After a good night sleep we had a new change
in plans. Rather than take the shortest route to the Coromandel Peninsula we would drive up the west coast of the North Island.
We hadn't done that on the way down and even though we were told there wasn't much to see it added only a few hours
to the trip and we would arrive in Coromandel on the same day. So, we headed up the 'Surf Highway' which would take
us around Mount Taranaki; an active but dormant stratovolcano. Stratovolcanos are characterized by a steep profile and periodic,
explosive eruptions. 'They' say this one is overdue. Hmmm ... we've been here for tsunamis, tidal surges, huge
windstorms in Milford Sound which stranded the group behind us for 3 days due to damaged roads, and an earthquake in Napier
(after we had left). Maybe we should stay away from the volcano ... naaaahhhh!!! Had to see it.
weren't kidding about steep profile. We drove completely around the volcano at pretty much sea level. Unfortunately
another cloudy day gave us only this view. Our perspective was better than the photos portray. It was impressive.
We continued on to Hamilton which would be our last stop before Whtiianga on the Coromandel Peninsula.
Funny, everyone we spoke to said Hamilton was dull. Even an article we read in the paper stated, 'Kiwis still try to figure
out the difference between being in Hamilton and death'. We laughed that we would likely roll through Hamilton and love
it. ... But, nope, 'they' were right on this one. Not much in Hamilton. There were some pretty parts of the town but
nothing worth sticking around for.
We made a bit of a mistake while in Hamilton too. We hadn't
had any Mexican food since we arrived in New Zealand. Quite frankly haven't seen many Mexican restaurants. Rather than
taking that as a good hint that Kiwis are not experts in Mexican cuisine we decided to jump right into the one we saw in Hamilton.

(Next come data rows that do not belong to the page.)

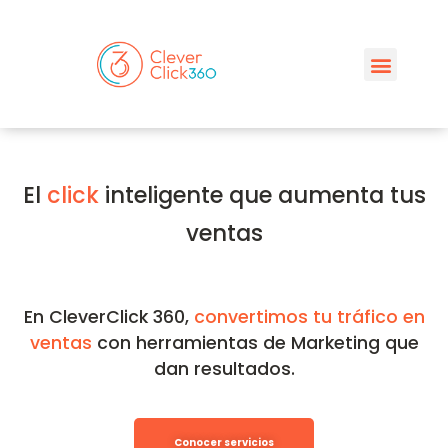
El
click
inteligente que aumenta tus
ventas
En CleverClick 360,
convertimos tu tráfico en
ventas
con herramientas de Marketing que
dan resultados.
Conocer servicios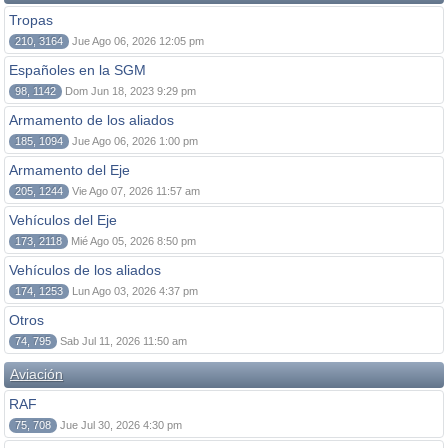
Tropas
210, 3164
Jue Ago 06, 2026 12:05 pm
Españoles en la SGM
98, 1142
Dom Jun 18, 2023 9:29 pm
Armamento de los aliados
185, 1094
Jue Ago 06, 2026 1:00 pm
Armamento del Eje
205, 1244
Vie Ago 07, 2026 11:57 am
Vehículos del Eje
173, 2118
Mié Ago 05, 2026 8:50 pm
Vehículos de los aliados
174, 1253
Lun Ago 03, 2026 4:37 pm
Otros
74, 795
Sab Jul 11, 2026 11:50 am
Aviación
RAF
75, 708
Jue Jul 30, 2026 4:30 pm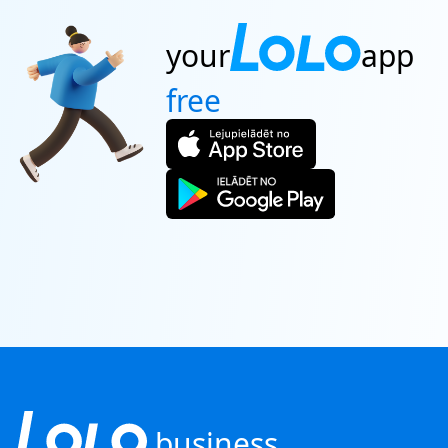
your
app
free
business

As we sat down we realized we had probably made a mistake. The 'chips' and queso that were brought to the table were
Doritos; new to New Zealand. We chuckled. Then we joked that our food might come from the Old El Paso taco kits you can buy
in the grocery store. We joked too soon. That is exactly what we got! And! It cost us a fortune; one of our most expensive
meals yet. We were gracious to the hosts but laughed our butts off as we turned the corner. We should have known better. ...
Whose up for Mexican when we get back!?
The following day, with our attitude adjustments slightly
damaged we headed for Whitianga; our destination town on the Coromandel. What a wonderful surprise!! We found ourselves a
great apartment with a great location and view of the ocean. We booked it for the remainder of our trip and here we sit on
our SOFA watching our FLAT SCREEN TV while the WASHING MACHINE is running and the dishwasher does its job after our HOME COOKED
meal following a day on the ocean. Ahhhhhh ..... Just what we needed. A place to park and call home for a while.
Settled right in.
Oh, and lest we forget that old faithful needed a little TLC too. The culprit ~ a sliver of metal. But, no worries,
we had the fastest, cheapest tire repair in history. And ... still in one piece.